_TASK TO COMPLETE_
Without any of the pictures, set down the data below exactly.

Dataset records:
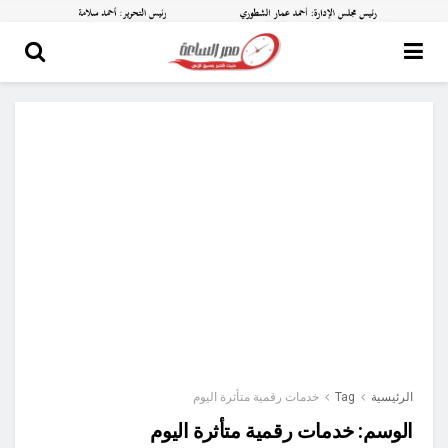
الرئيسية
Tag
خدمات رقمية متأثرة اليوم
الوسم:
خدمات رقمية متأثرة اليوم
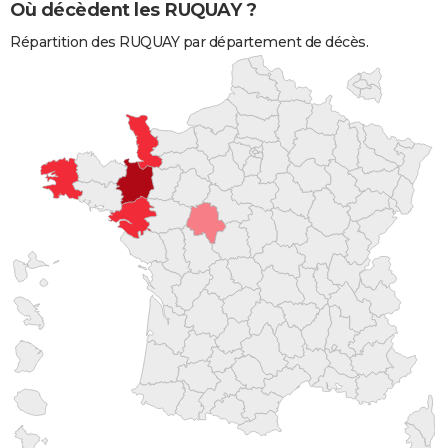
Où décèdent les RUQUAY ?
Répartition des RUQUAY par département de décès.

_OUTPUT OF THE EXERCISE_
الرئيسية
Tag
خدمات رقمية متأثرة اليوم
الوسم:
خدمات رقمية متأثرة اليوم
Où décèdent les RUQUAY ?
Répartition des RUQUAY par département de décès.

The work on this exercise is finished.